Alinéa 4. - Signalisation des camps
Dès le début du dernier conflit mondial, le Comité international de la Croix-Rouge avait invité les belligérants à signaler les lieux d'internement des prisonniers, de telle manière qu'ils fussent parfaitement reconnaissables par l'aviation ennemie. Craignant que cette signalisation ne serve, notamment de nuit, de points de repère aux aviateurs, les parties en présence n'accédèrent pas en général à la demande qui leur était présentée (4). Cependant, avec ou sans autorisation des commandants de camps, des prisonniers eux-mêmes prirent l'initiative, au cours de la guerre, de se signaler de jour, au moyen des lettres PG ou PW, signifiant prisonniers de guerre ou ' prisoners of war '; ce procédé fut reconnu par la Conférence de 1949, sous réserve de tout accord particulier.
[p.202] Cette obligation de signaler les camps est soumise à une réserve formulée en termes tels qu'elle pourrait permettre une interprétation, à notre avis, trop restrictive : « chaque fois que les considérations d'ordre militaire le permettront... ». Il faut se garder d'en conclure que les camps ne seront signalés que sous réserve de considérations particulières dépendant exclusivement du jugement de la Puissance détentrice. Chaque fois que les circonstances le permettront, les camps doivent être signalés. L'argument selon lequel la signalisation des camps peut servir de points de repère aux forces aériennes volant à basse altitude n'a, aujourd'hui, plus la même valeur, en raison des progrès de l'aviation qui permettent aux appareils de se diriger même sans visibilité au sol. Il est donc très souhaitable, et il n'est nullement contraire aux intérêts des belligérants, que les camps de prisonniers soient toujours signalés, non seulement de jour, mais également de nuit, ce que la Convention ne prévoit malheureusement pas. Cette signalisation éviterait la
répétition d'événements survenus pendant la deuxième guerre mondiale où des camps de prisonniers ont été bombardés à plusieurs reprises (5).
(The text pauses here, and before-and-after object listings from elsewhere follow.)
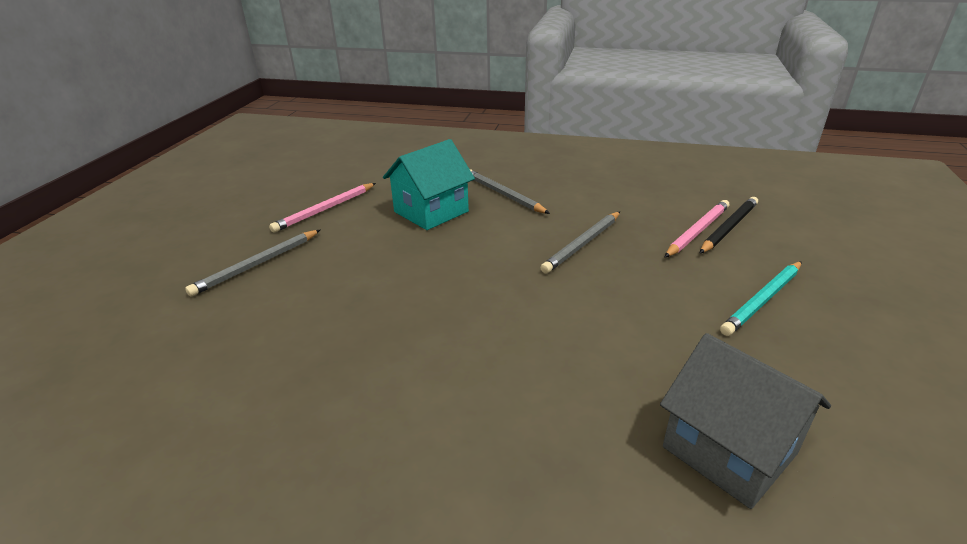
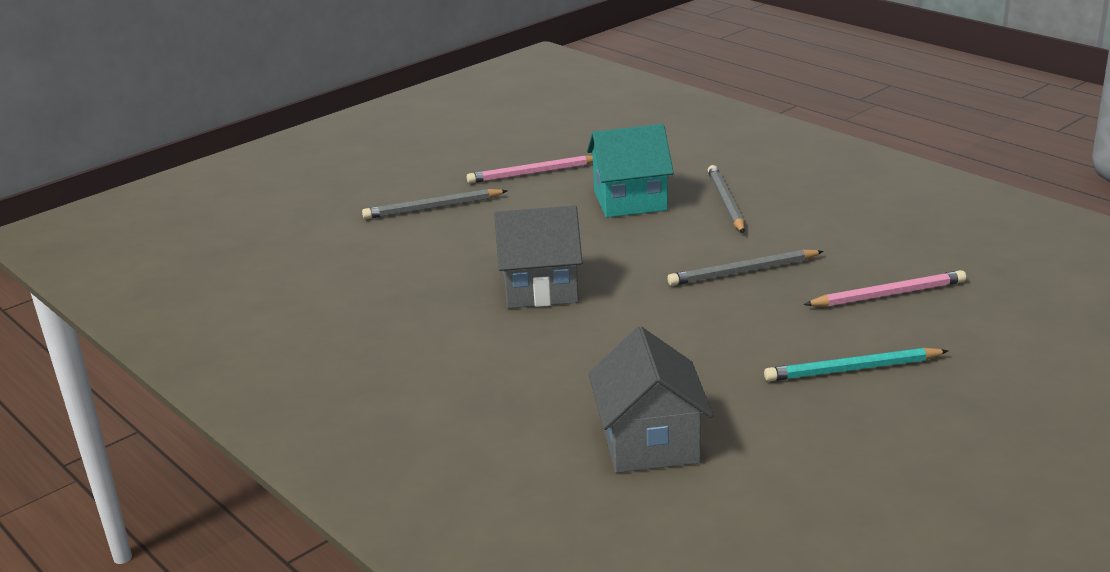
camera: 35 degrees right, 5 degrees down
(440, 313) = (540, 288): none -> grey house
(729, 228) = (931, 301): black pencil -> none

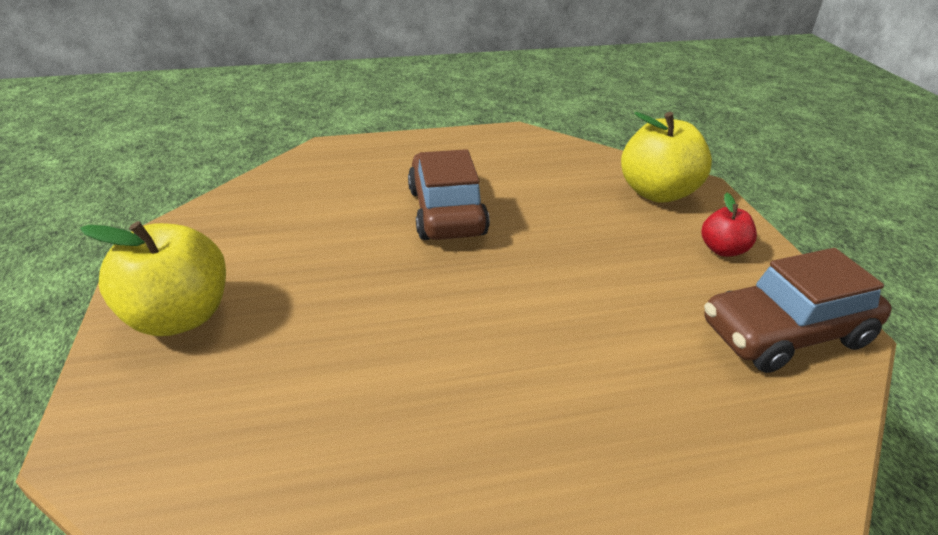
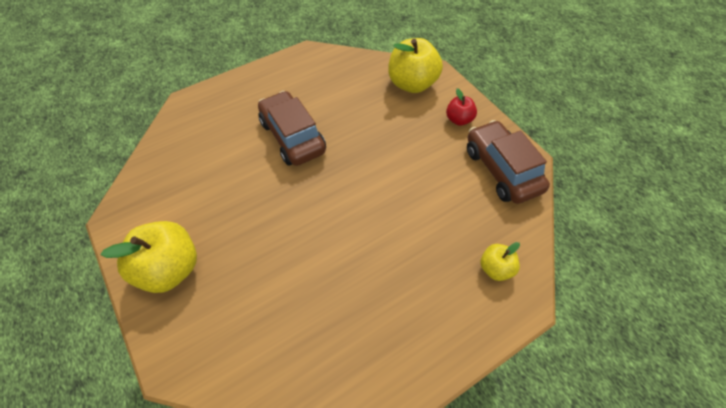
camera: 20 degrees left, 20 degrees up
(731, 486) = (495, 268): none -> yellow apple
(785, 334) = (501, 170): brown car -> brown car turned 105 degrees clockwise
Notes: (1) [(1) p.198] Voir ' Rapport du Comité international
de la Croix-Rouge sur son activité pendant la
seconde guerre mondiale ', vol. I, pp. 311-326;
(2) [(1) p.199] Voir ' Rapport sur les travaux de la
Conférence d'experts gouvernementaux ', p. 137. Une
proposition du Comité international de la
Croix-Rouge, qui demandait l'éloignement des
prisonniers de guerre des agglomérations urbaines,
ne fut pas retenue;
(3) [(1) p.200] Voir ' Rapport du Comité international
de la Croix-Rouge sur son activité pendant la
seconde guerre mondiale ', pp. 319-320;
(4) [(1) p.201] Voir Actes, II-A, p. 245;
(5) [(1) p.202] Voir ' Rapport du Comité international
de la Croix-Rouge sur son activité pendant la
seconde guerre mondiale ', vol. I, pp. 320-326.